Claro que os Fugees estão longe de ter sido os únicos a samplar Roberta Flack: o facto dos seus discos terem sido êxitos identitários para gerações de afro-americanos tornou-os disponíveis quando jovens adolescentes munidos de samplers procuravam no armário da sala da casa dos seus pais a matéria prima para construírem a sua própria versão cadenciada de uma música negra em permanente devir. Artistas como Scarface, Chance The Rapper, Terror Squad, JPEGMAFIA, AZ, The Game, Gang Starr ou Kanye West estão entre as centenas que encontraram nos discos de Roberta Flack os pontos de partida para as suas próprias criações.

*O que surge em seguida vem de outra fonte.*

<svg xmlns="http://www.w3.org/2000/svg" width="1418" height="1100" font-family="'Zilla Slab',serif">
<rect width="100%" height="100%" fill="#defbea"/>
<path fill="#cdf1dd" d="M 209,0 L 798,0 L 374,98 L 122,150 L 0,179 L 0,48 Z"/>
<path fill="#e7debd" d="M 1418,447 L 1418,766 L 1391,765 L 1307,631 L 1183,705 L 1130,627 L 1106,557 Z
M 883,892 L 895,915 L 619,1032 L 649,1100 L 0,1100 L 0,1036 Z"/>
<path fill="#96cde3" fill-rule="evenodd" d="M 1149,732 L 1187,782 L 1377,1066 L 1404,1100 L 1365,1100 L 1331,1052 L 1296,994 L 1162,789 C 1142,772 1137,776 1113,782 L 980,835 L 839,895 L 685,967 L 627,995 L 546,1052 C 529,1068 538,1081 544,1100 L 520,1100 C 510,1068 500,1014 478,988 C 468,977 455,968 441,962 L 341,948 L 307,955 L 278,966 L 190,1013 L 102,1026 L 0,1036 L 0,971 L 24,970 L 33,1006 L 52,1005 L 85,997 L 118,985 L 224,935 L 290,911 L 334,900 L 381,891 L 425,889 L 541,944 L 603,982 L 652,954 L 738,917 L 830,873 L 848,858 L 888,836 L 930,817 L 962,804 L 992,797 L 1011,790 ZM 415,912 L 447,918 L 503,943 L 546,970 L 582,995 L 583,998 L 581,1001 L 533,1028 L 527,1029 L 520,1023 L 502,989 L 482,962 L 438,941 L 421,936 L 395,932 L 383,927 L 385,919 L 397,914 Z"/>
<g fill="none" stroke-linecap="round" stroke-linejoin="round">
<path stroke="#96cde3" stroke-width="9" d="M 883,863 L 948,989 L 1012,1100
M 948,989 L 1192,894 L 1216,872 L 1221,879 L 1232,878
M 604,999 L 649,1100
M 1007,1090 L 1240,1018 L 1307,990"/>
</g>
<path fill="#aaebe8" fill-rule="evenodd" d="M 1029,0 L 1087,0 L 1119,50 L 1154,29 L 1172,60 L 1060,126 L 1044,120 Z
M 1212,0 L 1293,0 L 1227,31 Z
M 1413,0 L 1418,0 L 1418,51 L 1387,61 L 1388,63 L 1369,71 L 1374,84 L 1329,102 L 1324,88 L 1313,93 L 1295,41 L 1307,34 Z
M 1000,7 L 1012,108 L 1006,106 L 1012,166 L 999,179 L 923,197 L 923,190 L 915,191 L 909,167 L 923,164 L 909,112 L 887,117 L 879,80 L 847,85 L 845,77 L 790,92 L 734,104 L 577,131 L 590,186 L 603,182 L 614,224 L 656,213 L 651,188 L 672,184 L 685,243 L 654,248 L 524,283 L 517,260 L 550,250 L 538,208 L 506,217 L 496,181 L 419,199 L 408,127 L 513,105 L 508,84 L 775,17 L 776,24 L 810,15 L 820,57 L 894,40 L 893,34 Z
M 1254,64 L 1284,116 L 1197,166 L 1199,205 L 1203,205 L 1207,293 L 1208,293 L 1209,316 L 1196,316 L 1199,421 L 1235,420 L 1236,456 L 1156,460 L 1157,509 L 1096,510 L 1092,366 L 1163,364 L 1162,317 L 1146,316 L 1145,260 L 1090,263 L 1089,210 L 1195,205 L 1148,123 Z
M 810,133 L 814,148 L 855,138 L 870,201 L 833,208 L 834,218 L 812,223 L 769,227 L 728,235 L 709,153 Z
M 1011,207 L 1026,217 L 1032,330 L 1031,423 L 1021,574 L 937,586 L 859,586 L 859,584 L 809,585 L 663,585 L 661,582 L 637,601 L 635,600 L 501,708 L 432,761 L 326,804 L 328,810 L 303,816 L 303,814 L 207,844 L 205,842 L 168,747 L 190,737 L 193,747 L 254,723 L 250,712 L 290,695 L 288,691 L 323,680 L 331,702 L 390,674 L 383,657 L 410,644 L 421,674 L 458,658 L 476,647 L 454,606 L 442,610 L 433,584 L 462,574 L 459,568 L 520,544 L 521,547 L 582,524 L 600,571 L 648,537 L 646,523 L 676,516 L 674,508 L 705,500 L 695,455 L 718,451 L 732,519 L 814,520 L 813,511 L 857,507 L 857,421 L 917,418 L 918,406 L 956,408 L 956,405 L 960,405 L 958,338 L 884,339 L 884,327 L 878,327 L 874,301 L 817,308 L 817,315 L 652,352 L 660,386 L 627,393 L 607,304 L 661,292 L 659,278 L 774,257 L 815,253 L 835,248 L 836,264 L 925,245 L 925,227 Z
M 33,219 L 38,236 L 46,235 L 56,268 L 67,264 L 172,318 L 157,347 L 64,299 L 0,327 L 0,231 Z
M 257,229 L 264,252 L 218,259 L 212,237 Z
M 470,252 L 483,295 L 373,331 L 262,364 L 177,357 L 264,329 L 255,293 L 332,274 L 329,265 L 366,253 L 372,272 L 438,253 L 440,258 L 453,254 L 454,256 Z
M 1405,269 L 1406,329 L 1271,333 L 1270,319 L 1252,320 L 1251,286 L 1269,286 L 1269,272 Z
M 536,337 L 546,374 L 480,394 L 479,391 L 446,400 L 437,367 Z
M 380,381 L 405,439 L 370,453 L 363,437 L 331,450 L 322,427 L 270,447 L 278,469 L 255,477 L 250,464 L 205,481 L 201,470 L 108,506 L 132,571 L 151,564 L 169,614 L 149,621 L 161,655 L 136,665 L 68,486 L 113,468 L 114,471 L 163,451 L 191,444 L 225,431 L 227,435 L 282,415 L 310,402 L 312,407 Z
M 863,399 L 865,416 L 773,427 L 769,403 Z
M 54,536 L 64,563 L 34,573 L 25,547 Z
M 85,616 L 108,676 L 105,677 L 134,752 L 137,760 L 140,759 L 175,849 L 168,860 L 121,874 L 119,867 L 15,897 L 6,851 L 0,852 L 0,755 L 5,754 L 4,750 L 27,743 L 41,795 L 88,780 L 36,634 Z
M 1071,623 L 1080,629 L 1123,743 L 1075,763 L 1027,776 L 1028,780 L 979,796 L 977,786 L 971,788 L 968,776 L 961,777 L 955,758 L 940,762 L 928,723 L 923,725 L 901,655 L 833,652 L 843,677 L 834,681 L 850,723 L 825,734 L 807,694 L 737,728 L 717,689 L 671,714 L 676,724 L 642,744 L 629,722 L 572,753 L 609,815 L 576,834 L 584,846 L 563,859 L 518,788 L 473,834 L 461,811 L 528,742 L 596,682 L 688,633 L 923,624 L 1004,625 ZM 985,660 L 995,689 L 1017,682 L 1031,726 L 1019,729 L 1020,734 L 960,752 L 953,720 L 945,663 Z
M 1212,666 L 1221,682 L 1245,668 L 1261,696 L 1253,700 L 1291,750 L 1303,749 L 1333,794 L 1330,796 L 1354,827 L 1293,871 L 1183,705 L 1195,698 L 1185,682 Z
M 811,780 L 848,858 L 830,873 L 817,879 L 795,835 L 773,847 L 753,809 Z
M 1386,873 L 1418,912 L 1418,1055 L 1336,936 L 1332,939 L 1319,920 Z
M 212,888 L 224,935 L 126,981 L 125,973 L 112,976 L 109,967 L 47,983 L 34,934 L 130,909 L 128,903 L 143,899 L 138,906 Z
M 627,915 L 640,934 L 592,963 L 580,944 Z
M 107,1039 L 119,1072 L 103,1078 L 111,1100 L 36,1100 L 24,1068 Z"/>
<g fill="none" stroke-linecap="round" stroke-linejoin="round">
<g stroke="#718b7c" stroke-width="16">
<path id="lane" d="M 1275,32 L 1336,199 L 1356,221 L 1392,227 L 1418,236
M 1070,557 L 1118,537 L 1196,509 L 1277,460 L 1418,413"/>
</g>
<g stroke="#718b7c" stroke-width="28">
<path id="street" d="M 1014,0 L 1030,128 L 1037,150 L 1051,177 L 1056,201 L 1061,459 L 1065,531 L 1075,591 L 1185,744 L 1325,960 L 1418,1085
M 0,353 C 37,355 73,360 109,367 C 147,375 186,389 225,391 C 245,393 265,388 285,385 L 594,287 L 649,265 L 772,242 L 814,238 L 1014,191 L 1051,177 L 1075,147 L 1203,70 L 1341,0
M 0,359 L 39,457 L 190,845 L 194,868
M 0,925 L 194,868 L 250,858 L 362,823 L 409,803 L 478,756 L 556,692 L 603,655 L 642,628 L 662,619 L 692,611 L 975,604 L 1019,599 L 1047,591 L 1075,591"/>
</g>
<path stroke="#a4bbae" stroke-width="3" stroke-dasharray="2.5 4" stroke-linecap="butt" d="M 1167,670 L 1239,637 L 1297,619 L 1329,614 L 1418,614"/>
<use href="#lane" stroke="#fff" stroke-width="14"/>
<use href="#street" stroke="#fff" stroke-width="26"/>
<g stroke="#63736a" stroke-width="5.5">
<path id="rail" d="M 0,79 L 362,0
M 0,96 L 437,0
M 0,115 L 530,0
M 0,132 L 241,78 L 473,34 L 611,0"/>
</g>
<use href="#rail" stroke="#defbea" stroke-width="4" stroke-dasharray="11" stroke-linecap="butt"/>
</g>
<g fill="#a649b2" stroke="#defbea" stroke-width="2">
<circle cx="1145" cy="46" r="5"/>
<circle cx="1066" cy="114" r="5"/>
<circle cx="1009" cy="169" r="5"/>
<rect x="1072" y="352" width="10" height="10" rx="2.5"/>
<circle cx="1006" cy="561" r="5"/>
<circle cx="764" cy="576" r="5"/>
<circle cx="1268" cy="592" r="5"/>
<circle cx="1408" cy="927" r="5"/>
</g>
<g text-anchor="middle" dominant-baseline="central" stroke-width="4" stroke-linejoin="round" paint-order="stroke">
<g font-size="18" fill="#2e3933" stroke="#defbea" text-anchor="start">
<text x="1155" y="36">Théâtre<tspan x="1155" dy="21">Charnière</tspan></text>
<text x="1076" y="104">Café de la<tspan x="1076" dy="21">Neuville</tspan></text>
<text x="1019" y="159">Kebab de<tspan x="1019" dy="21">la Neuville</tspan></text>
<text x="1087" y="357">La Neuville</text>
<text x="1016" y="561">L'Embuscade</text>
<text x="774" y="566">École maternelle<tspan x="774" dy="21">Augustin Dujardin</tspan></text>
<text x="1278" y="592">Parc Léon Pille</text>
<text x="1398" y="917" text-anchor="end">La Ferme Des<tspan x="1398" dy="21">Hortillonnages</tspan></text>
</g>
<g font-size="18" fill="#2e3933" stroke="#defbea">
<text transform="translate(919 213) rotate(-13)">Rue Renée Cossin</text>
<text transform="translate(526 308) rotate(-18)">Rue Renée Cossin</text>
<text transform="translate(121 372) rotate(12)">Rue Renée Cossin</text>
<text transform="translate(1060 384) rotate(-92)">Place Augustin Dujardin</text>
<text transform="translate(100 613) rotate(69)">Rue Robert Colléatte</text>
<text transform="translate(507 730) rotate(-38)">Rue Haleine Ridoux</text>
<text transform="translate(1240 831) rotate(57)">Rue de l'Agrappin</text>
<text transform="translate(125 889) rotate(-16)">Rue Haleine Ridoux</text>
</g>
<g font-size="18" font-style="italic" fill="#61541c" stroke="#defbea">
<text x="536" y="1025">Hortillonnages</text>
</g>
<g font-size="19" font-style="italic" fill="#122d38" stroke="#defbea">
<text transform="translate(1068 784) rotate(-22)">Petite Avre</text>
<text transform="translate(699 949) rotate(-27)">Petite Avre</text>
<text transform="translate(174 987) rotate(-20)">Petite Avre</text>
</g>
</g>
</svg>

Roberta editou mais três álbuns antes da década de 80 se esgotar, cada um com válidos argumentos a favor da sua eternidade, e, em 1980, lançou Roberta Flack Featuring Donny Hathaway, dolorosa despedida do seu parceiro criativo que se suicidou no ano anterior, sucumbindo aos seus graves problemas de saúde mental.

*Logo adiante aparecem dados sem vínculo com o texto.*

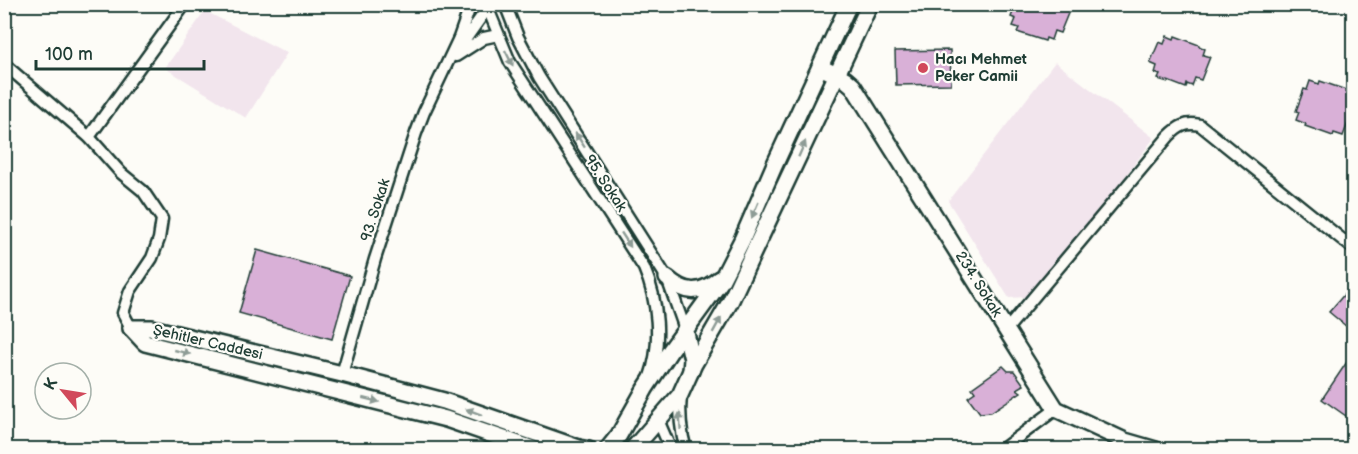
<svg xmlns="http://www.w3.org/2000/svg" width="1358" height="454" font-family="'Balsamiq Sans',sans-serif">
	<rect width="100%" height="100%" fill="#fdfcf7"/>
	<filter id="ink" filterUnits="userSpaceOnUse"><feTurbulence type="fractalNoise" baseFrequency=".0167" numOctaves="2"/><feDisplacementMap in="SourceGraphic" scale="12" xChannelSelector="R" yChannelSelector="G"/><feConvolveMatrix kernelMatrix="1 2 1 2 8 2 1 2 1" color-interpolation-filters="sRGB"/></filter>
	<g filter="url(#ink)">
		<g fill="#f2e5ed">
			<path d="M 205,11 L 287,53 L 246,118 L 165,68 Z"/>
			<path d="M 1055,62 L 1154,138 L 1100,210 L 1026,297 L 1009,298 L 948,201 Z"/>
		</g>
		<g fill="#d9b0d7" stroke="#1f3d34" stroke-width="1.5">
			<path d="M 1016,4 L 1063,4 L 1062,8 L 1069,11 L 1060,33 L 1054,31 L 1051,40 L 1046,38 L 1045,41 L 1017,32 L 1019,28 L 1013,26 L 1016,19 L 1011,17 Z"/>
			<path d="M 1167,36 L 1174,39 L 1175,36 L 1199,45 L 1199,46 L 1205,49 L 1203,55 L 1210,57 L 1201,80 L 1195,78 L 1192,86 L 1187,84 L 1186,88 L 1168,81 L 1168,82 L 1158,79 L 1160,75 L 1155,73 L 1157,66 L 1150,63 L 1159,42 L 1164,44 Z"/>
			<path d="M 950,50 L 951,84 L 896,85 L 895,51 Z"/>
			<path d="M 1310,81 L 1319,84 L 1320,81 L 1346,90 L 1345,92 L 1353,95 L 1353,110 L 1343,136 L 1334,133 L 1333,136 L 1305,126 L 1306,124 L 1296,120 L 1299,112 L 1296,111 L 1304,89 L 1307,90 Z"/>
			<path d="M 257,250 L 350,276 L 332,339 L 239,313 Z"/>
			<path d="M 1353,284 L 1353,332 L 1329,312 Z"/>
			<path d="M 1353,353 L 1353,404 L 1346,416 L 1322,399 Z"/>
			<path d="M 1003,366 L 1008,371 L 1014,371 L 1024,385 L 1017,389 L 1021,392 L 991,412 L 980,413 L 968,397 L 975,392 L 972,388 Z"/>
		</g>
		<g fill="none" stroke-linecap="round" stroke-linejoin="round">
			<defs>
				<g id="street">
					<path d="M 486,4 L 510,62 L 644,268 C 658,300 662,343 650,377"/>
					<path d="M 505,4 L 518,37 L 539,77 L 667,278 L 685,329"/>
					<path d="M 460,47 L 489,6"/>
					<path d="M 456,56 L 484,38 L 498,35"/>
					<path d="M 4,64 L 89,137 L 121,173 L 143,191 L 162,219 L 159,239 L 152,258 L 130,291 L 123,313 L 131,328"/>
					<path d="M 89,137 L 185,4"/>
					<path d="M 1007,329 L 1169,136 C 1179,126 1186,122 1200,125 L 1354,249"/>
					<path d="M 342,374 L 375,259 L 416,133 L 424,112 L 459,38 L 471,4"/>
					<path d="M 681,394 C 679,414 680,430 686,450"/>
					<path d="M 658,420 L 671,450"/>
					<path d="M 1001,450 L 1056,409"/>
				</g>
				<g id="secondary">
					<path d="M 820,67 L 845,79 L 853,86 L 1056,409 L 1125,441 L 1156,450"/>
					<path d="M 667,278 C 685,294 700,295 719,279"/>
					<path d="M 131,328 L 152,328 L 342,374 L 444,401 L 579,448 L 589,450"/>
					<path d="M 131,328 L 145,343 L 446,419 L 536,450"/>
					<path d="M 685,329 L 692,359 L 691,371"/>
					<path d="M 607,450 L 619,435 L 645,389 L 670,351 L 721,281 L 742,240 L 774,166 L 849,4"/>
					<path d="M 632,450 L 680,395 L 694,364 L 730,302 L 870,4"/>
					<path d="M 1352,450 L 1354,447"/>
				</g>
			</defs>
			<use href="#street" stroke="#1f3d34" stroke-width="15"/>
			<use href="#secondary" stroke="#1f3d34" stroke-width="20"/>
			<use href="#street" stroke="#fdfcf7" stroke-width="10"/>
			<use href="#secondary" stroke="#fdfcf7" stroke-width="15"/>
		</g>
		<defs><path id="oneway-solid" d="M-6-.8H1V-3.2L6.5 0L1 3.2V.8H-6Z" transform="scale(1.5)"/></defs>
		<g fill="#8e9c96">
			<use href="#oneway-solid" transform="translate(509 58) rotate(63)"/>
			<use href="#oneway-solid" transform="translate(580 140) rotate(-123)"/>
			<use href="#oneway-solid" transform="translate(802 149) rotate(-66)"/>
			<use href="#oneway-solid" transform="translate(755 210) rotate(113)"/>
			<use href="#oneway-solid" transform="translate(626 240) rotate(57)"/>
			<use href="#oneway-solid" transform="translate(717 325) rotate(-61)"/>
			<use href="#oneway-solid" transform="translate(182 352) rotate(14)"/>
			<use href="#oneway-solid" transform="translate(371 400) rotate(14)"/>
			<use href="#oneway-solid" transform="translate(474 412) rotate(-160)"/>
			<use href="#oneway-solid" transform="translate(680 421) rotate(-94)"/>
		</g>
	</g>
	<circle fill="#d1495b" stroke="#fdfcf7" stroke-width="2" cx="923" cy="68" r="6"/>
	<g text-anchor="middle" stroke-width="4.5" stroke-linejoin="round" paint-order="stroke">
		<g font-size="15" font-weight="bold" fill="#1f3d34" stroke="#fdfcf7" text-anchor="start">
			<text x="935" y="64">Hacı Mehmet<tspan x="935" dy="17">Peker Camii</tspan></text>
		</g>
		<g font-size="15" fill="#1f3d34" stroke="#fdfcf7">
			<text transform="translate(606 183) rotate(57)" y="5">95. Sokak</text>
			<text transform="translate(375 210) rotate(-72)" y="5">93. Sokak</text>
			<text transform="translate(979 284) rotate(58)" y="5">234. Sokak</text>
			<text transform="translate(208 342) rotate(13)" y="5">Şehitler Caddesi</text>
		</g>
	</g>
	<rect width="1358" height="454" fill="none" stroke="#fdfcf7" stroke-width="24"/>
	<rect x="12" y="12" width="1334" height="430" fill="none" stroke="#1f3d34" stroke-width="2" filter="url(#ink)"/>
	<g transform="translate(63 391) rotate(300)"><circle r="28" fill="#fdfcf7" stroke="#a4b0a9" stroke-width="1.5"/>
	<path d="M0-4.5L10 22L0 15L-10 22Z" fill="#d1495b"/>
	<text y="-9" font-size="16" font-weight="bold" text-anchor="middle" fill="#1f3d34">K</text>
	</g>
	<path d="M36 60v9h168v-9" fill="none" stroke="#1f3d34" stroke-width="3"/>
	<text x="45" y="60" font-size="18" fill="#1f3d34" stroke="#fdfcf7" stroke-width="4.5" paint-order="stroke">100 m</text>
</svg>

Na década de 80, Flack ainda encontrou outro parceiro criativo em Peabo Bryson e na música que gravou acabou por influenciar também a cena “quiet storm” que então despontava com artistas como Sade e Anita Baker. O último dos seus registos, de 2012, foi Let It be Roberta: Roberta Flack Sings the Beatles, uma última amostra do seu apelo universal. Flack teve que lidar com severos problemas de saúde a partir de 2016, facto que a afastou irremediavelmente dos palcos.
No seu obituário, a Okayplayer citou uma entrevista de 2021 de Roberta Flack à revista Forbes: “Eu fui professora antes de ser artista profissional”, sublinhou. “O meu primeiro emprego depois da faculdade foi como professora nas escolas públicas de Washington, D.C. Quando considerei o que significava para mim deixar um legado para as gerações futuras, sabia que isso significava mais do que apenas o meu catálogo de música gravada, queria proporcionar aos jovens a oportunidade de aprender, crescer e desenvolver plenamente as suas mentes. Em 2006, fundei a Roberta Flack School of Music no Bronx, que, graças ao financiamento de Prince, proporcionou educação musical a mais de 1000 crianças durante mais de 10 anos”. O activismo tornado real, nas acções como nas canções.
“Acho que a música nos salva”, explicou também numa entrevista à revista Essence, em 1989. “[As artes] podem salvar a tua vida se fores capaz de estender a mão, tocá-las e agarrar-te”.